Yep - there is a huge market for this, one that Net-A-Porter and Mr. Porter dominate (~$200 million in revenue). They take care of the sizing issues with flexible returns and personal stylists. Since 80% of their revenue comes from only 2% of their client base, they can afford to hire personal stylists for higher-volume clientele. Check it out.
I totally agree about the increased noise making discoverability worse. In fact, I have spent very little time on any of the new sites we're talking about just due to sheer exhaustion from market oversaturation. And that's crazy, because I'm probably their ideal customer.They definitely aren't reaching me, and they should be.
I tend to agree with you about curation versus AI, but I am not 100% sure. Years ago I was skeptical that collaborative filtering would ever work at all. As the poster below notes, it does pretty well for Netflix and sometimes for Amazon too. I could at least imagine some sort of AI recommendation system working for the masses, but I doubt it would ever appeal to the highest end customers.
Is this a symptom of startups wanting the homerun rather than building a smaller business around the edit? Seems to me that a business built around an edit fit to a customer's profile takes a personal intuitive touch or time and a ton of data whereas the current crop of fashion apps is throwing everything against the wall in hopes of attracting large numbers (of less discerning) users in the belief that # of users = high valuation (as opposed to the quality of users).
I hate to read startup blogs/news and they talk about exit strategy. What if Jobs, Gates, Page/Brin, and Bezos worried more about the exit rather than building a sustainable business. (I know it's off topic, just irks me.)
What are your thoughts on Pinterest? I use it all the time - recent purchases as a result of Pinterest include a bunch of apartment furnishings, an iPhone case, some new t-shirts, etc. And now when I need something I have started using it as a search engine. I do think it has solved the problem of both breadth of options and targeted results.

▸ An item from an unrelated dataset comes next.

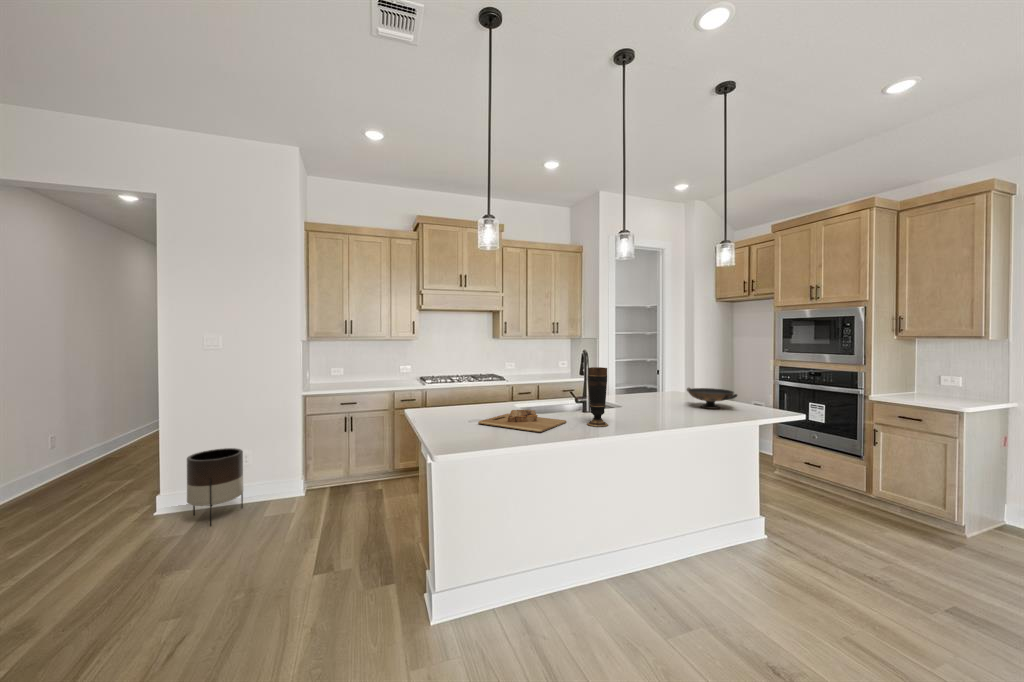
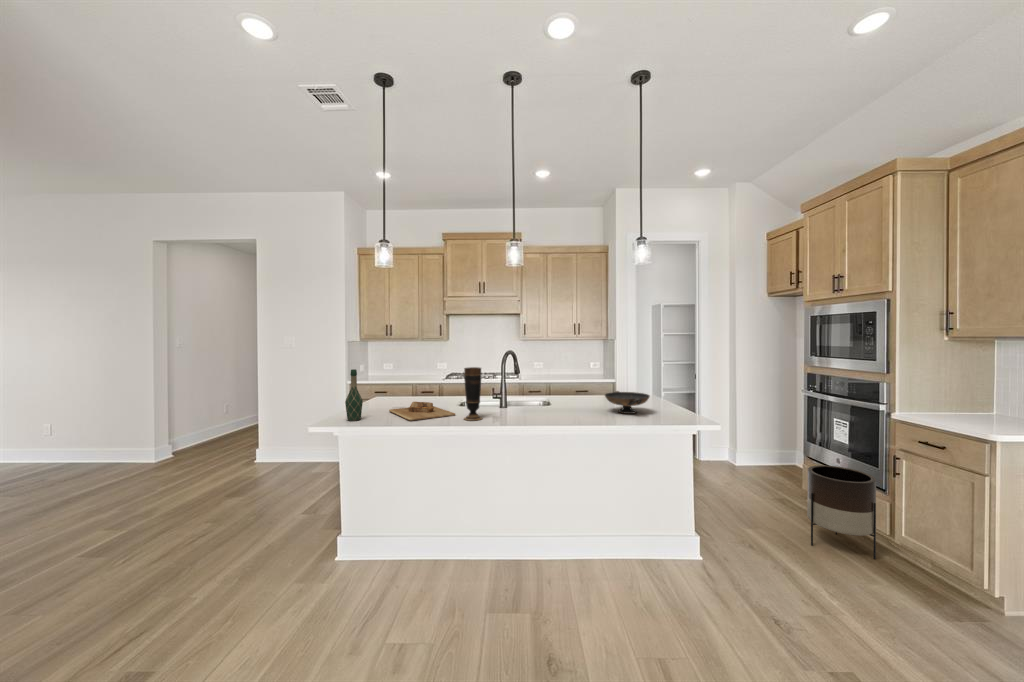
wine bottle: none [457,373,478,439] -> present [345,369,363,421]
planter: present [187,448,243,526] -> present [807,465,876,559]

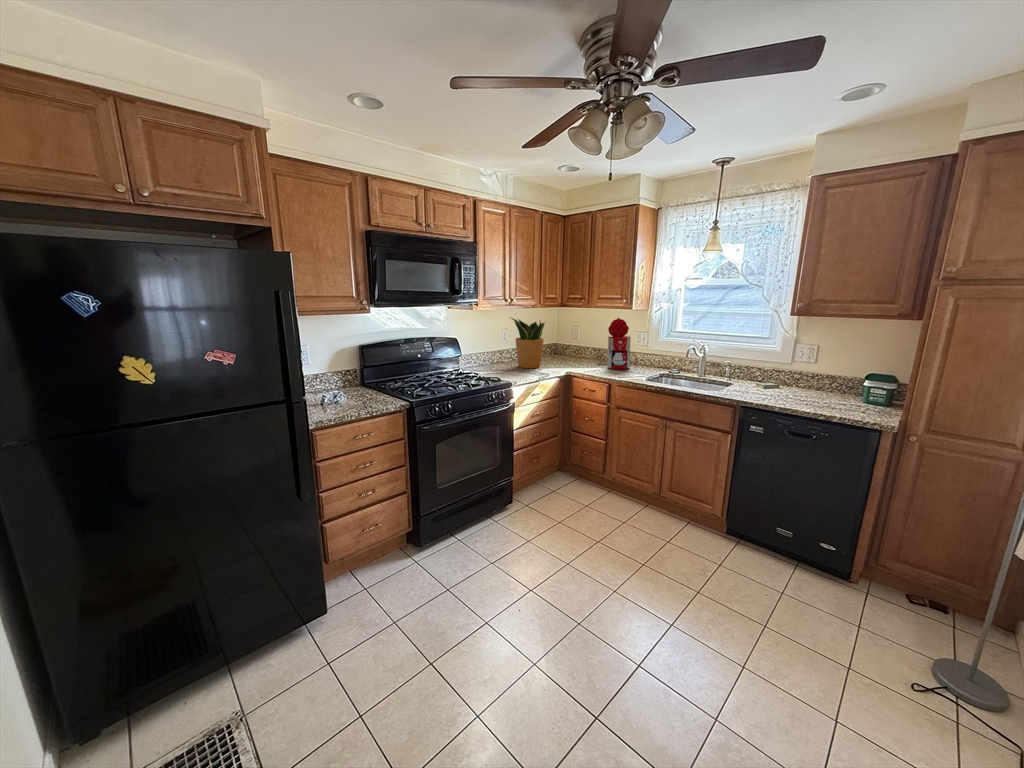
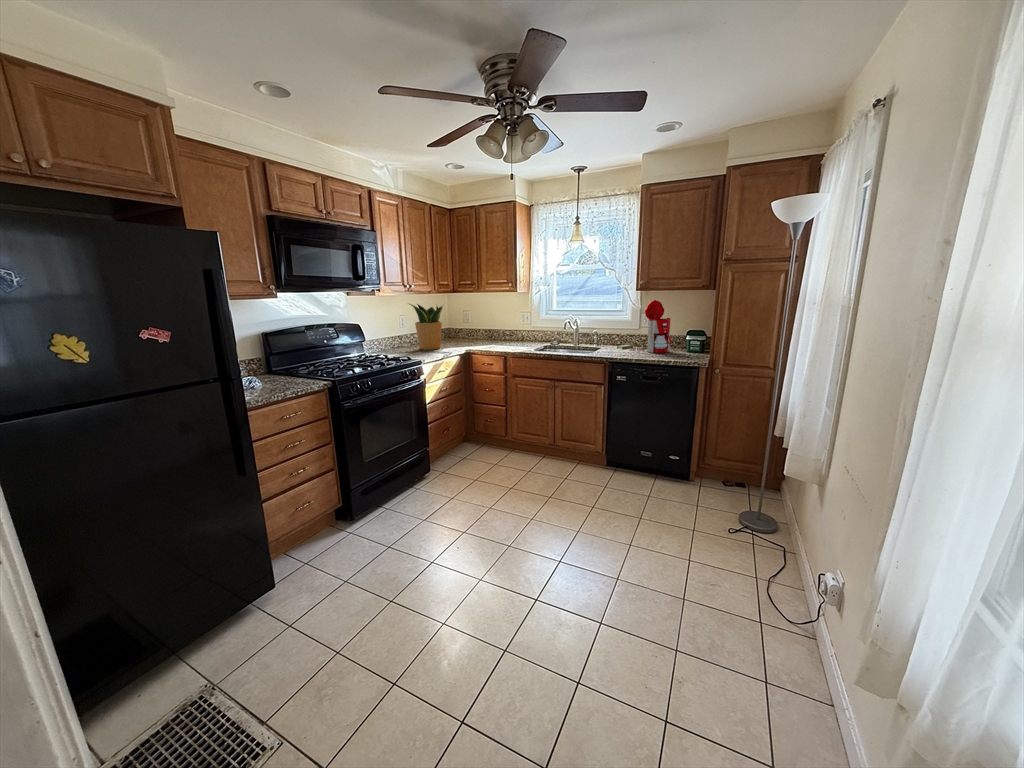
coffee maker: present [598,318,631,370] -> present [630,300,671,353]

Pinterest is one the coolest/simplest site I've discovered this year. I have yet to buy anything straight from it, but I search for styles through it before going out and buying clothes.
To refine what I said: it's not that discoverability is not a problem, it's that all of the new fashion apps (from Lyst to Fashism to Inporia to Svpply to Google Boutiques) seem to have only increased the "noise" versus decrease it. In fashion, customers pay for the edit: a small, curated collection of products that an editor has determined best fits her customer's profile. To argue that we can somehow replace this very right-brained activity with crowdsourcing or algorithms is untenable.